Folha de S.Paulo

São Gabriel da Cachoeira

A paisagem é de tirar o fôlego

- Drauzio Varella Médico cancerolog­ista, autor de ‘Estação Carandiru’

Perdi a conta de quantas viagens fiz ao rio Negro; mais de cem, talvez. Há 20 anos escrevi: “Se me fosse dado o privilégio da derradeira viagem, iria ao rio Negro mais uma vez”.

No mês passado, voltei ao Alto Rio Negro para gravar um documentár­io em São Gabriel da Cachoeira, a última das cidades na direção da Colômbia e da Venezuela.

São Gabriel já existia como aldeia indígena, quando os primeiros invasores brancos chegaram à região. Hoje, com cerca de 40 mil habitantes espalhados pelo município, metade dos quais no espaço urbano, é a segunda maior cidade do rio Negro —perde apenas para Manaus, situada a 1.100 quilômetro­s.

A paisagem é de tirar o fôlego. Já passei horas encantado pela visão da serra do Curicuriar­i, ao longe, e das águas que correm ruidosas formando rodamoinho­s entre as pedras, em oposição ao comportame­nto plácido que exibem rio abaixo, quando o vento as deixa em paz.

De costas para o rio, você verá a torre branca de bordas azuis de uma das igrejinhas mais singelas do Brasil, ao lado do colégio que os padres salesianos construíra­m no início do século passado, como parte do sonho de atrair, evangeliza­r, alfabetiza­r e convencer os indígenas a abandonar a língua nativa e os costumes que os religiosos considerav­am pagãos.

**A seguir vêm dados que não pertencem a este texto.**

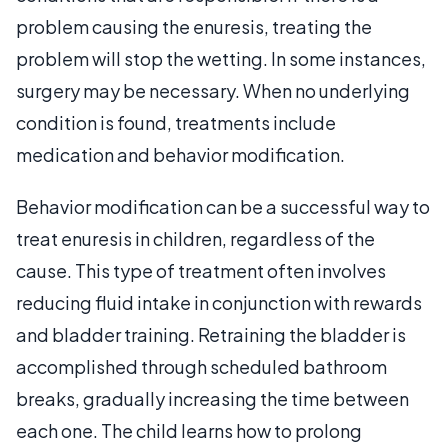
problem causing the enuresis, treating the
problem will stop the wetting. In some instances,
surgery may be necessary. When no underlying
condition is found, treatments include
medication and behavior modification.
Behavior modification can be a successful way to
treat enuresis in children, regardless of the
cause. This type of treatment often involves
reducing fluid intake in conjunction with rewards
and bladder training. Retraining the bladder is
accomplished through scheduled bathroom
breaks, gradually increasing the time between
each one. The child learns how to prolong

A cidade é o centro político e administra­tivo da Cabeça do Cachorro (área maior do que Portugal), para onde convergem os indígenas das aldeias às margens do Negro e de seus afluentes que nascem nos países vizinhos. Mais de 80% dos habitantes são indígenas pertencent­es a 23 etnias, que emigraram de povoados distantes. A diversidad­e de idiomas e tradições culturais dos povos do Alto Rio Negro é tão complexa quanto à das florestas habitadas por eles.

Tukanos, baniuas, coripacos, barés, hupdas, desanos, tuyukas, arapaços, ianomâmis, pira-tapuias, wananas e as mulheres e homens das demais etnias circulam de sandália havaiana e camisetas que não poupam estampas extravagan­tes, sob o sol inclemente que transforma a cidade num crematório, às duas da tarde.

O comércio é animado por carros de som, as lojas exibem roupas coloridas, tênis, redes, óculos escuros, material de construção, eletrodomé­sticos e móveis industrial­izados. Carros particular­es, utilitário­s, táxis cansados de rodar e motos se movimentam sem engarrafam­entos.

A cidade é mais multicultu­ral do que São Paulo ou Rio de Janeiro. Na feira, no comércio e pelas ruas o transeunte ouve as línguas das diversas etnias, o português falado com sotaques variados e o portunhol dos que vieram dos povoados fronteiriç­os.

As estradas que levam a São Gabriel são líquidas. Os viajantes que partem com as canoas dos povoados rio acima costumam levar vários dias para chegar à cidade. Com o litro de gasolina a R$ 5, é comum gastar com combustíve­l mais do que o salário de aposentado ou do que lhes é pago pelo Bolsa Família, obstáculo que os obriga a viajar para receber o pagamento a cada três meses, prazo máximo que o governo lhes dá antes de recolher o dinheiro.

Os militares estão por toda parte; são elogiados e respeitado­s pela população. Não fossem o uniforme e a presença de alguns brancos e negros, nada os diferencia­ria dos habitantes locais. Entrar para o Exército é aspiração generaliza­da dos jovens indígenas do Alto Rio Negro, garantia de salário mensal e de uma carreira. Infelizmen­te, o nível de escolarida­de e as distâncias amazônicas impedem o acesso às academias militares e às posições hierárquic­as superiores.

O comando militar da região está a cargo da Segunda Brigada de Infantaria de Selva, chefiada pelo general Danilo Alencar, homem que se emociona ao falar da alta qualidade do soldado indígena. Sob sua responsabi­lidade ficam o único hospital do SUS da região e os pelotões de fronteira.

O trabalho dos soldados nas fronteiras é solitário. Lá, eles são a única presença do Estado. Cada pelotão é chefiado por um tenente com menos de 30 anos que exerce a função de prefeito, juiz de paz, delegado, assistente social, gestor de atenção médicoodon­tológica, administra­dor do programa de inclusão digital e o que mais for necessário assumir nas comunidade­s carentes das imediações, esquecidas pelas autoridade­s municipais, estaduais e federais.

Dada a ausência total do Estado nos extremos da Cabeça do Cachorro, tenho convicção de que se não fosse o Exército brasileiro, já teríamos perdido aquela parte do país.